What you should do>
Could you rewrite the entries from the line with "order: Caryophyllales" through the end of the entries, replacing "name" with "label" and keeping everything else the same?

Data shown>
= = = =

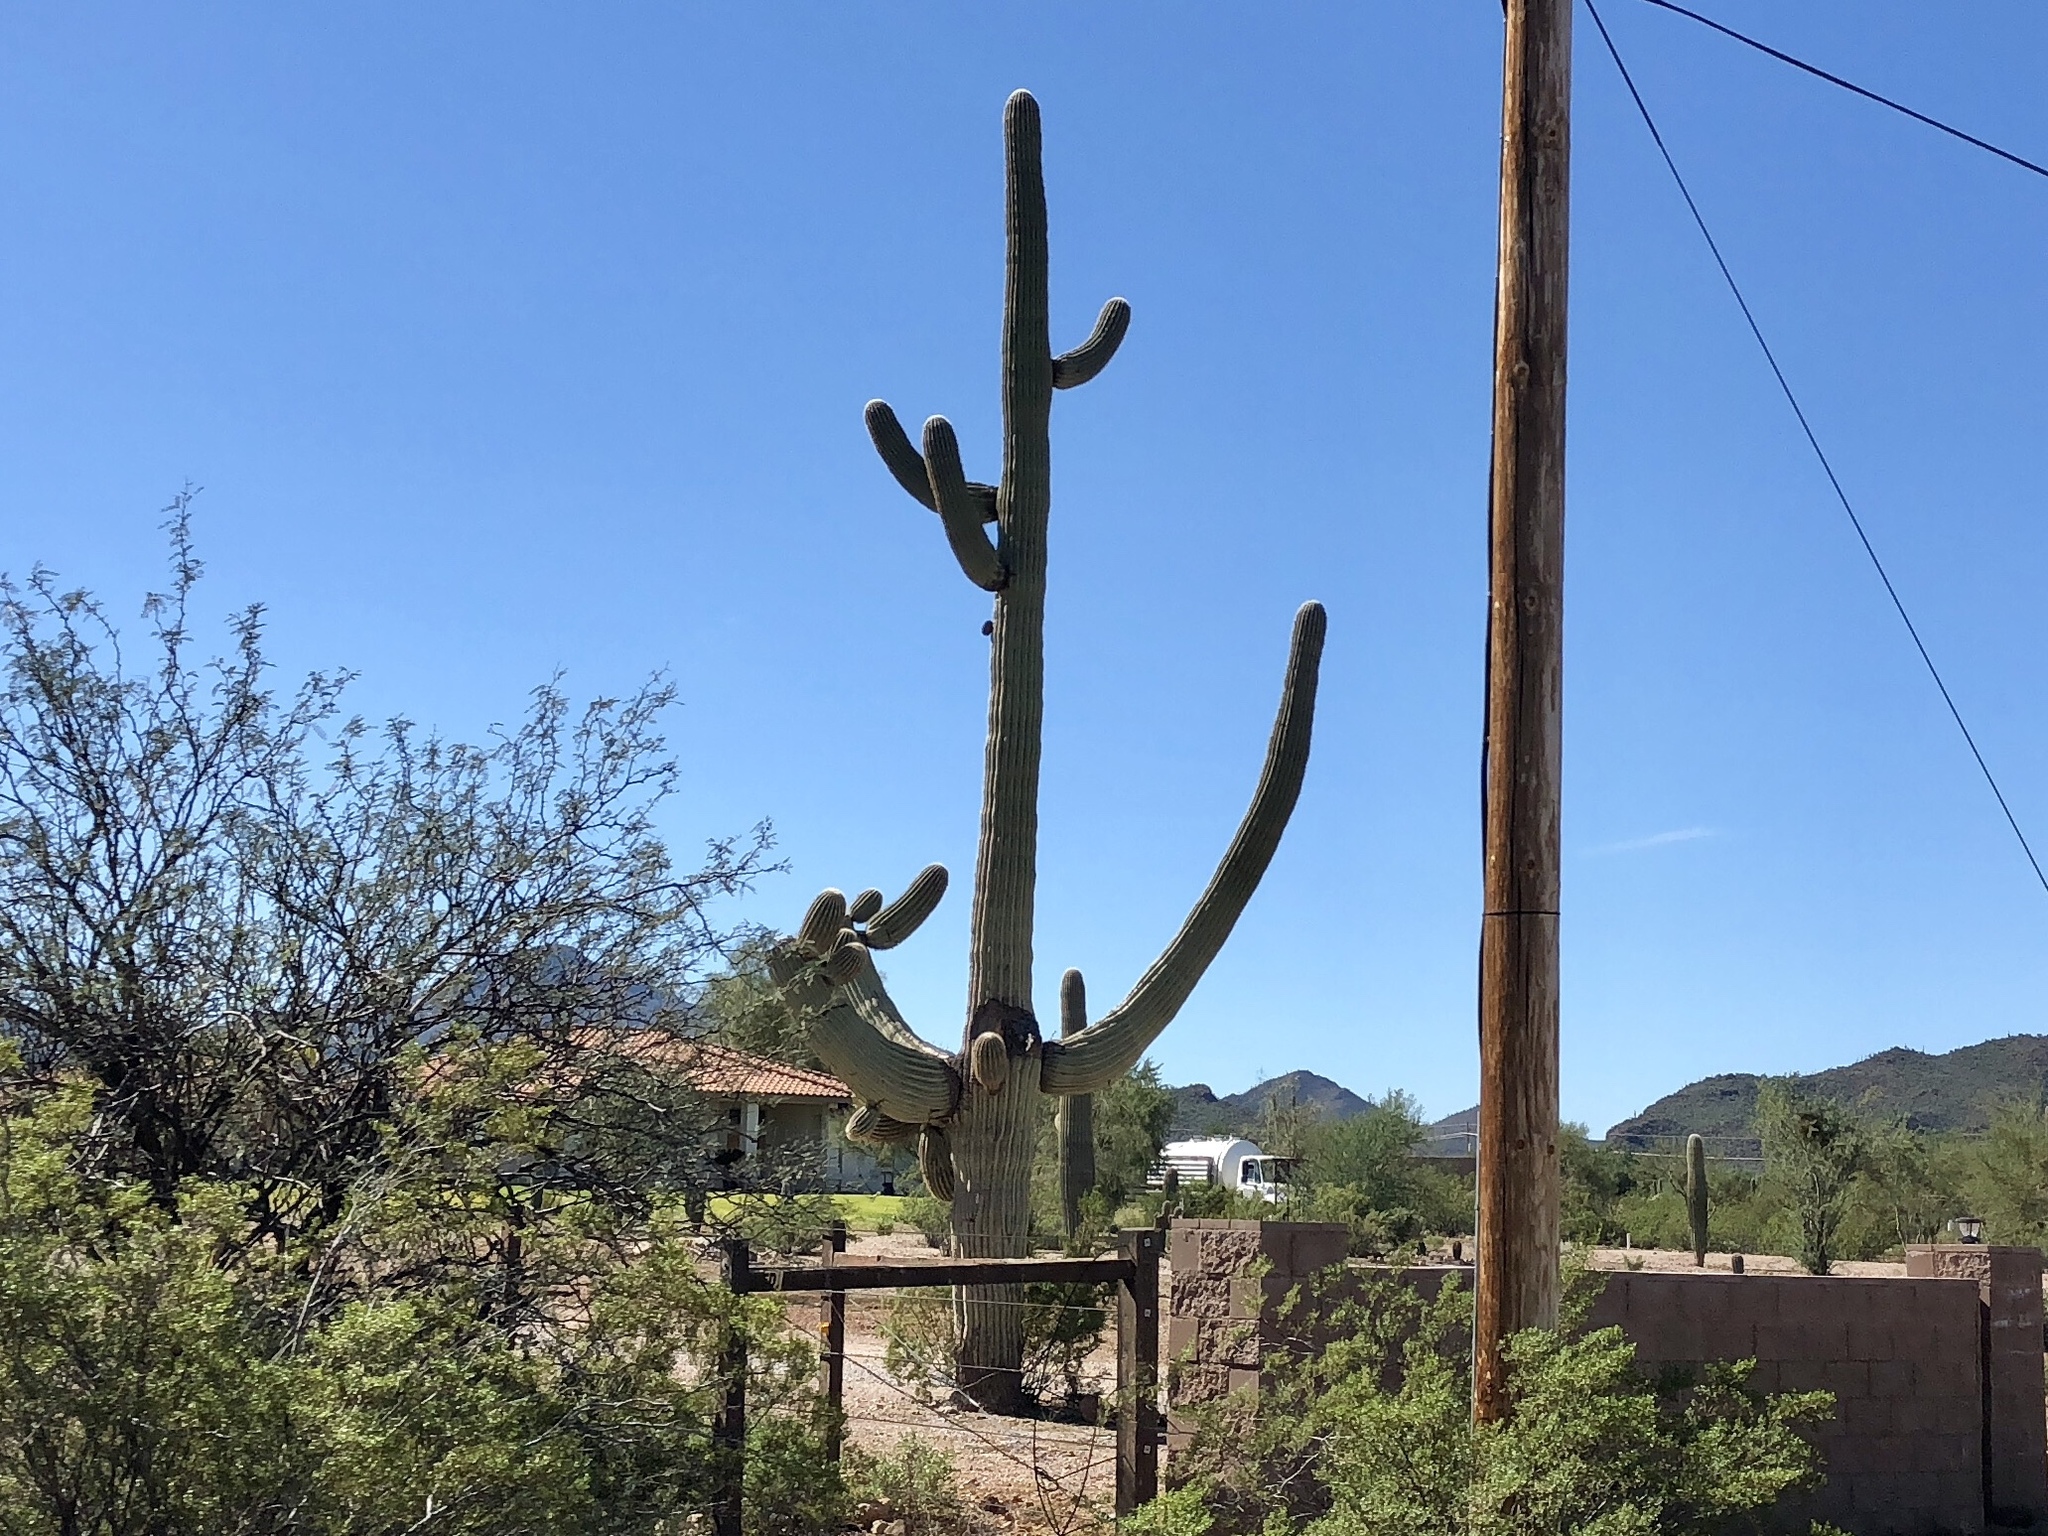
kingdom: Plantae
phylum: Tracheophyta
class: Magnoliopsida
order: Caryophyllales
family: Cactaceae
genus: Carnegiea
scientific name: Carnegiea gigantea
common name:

= = = =

Result>
order: Caryophyllales
family: Cactaceae
genus: Carnegiea
scientific label: Carnegiea gigantea
common label:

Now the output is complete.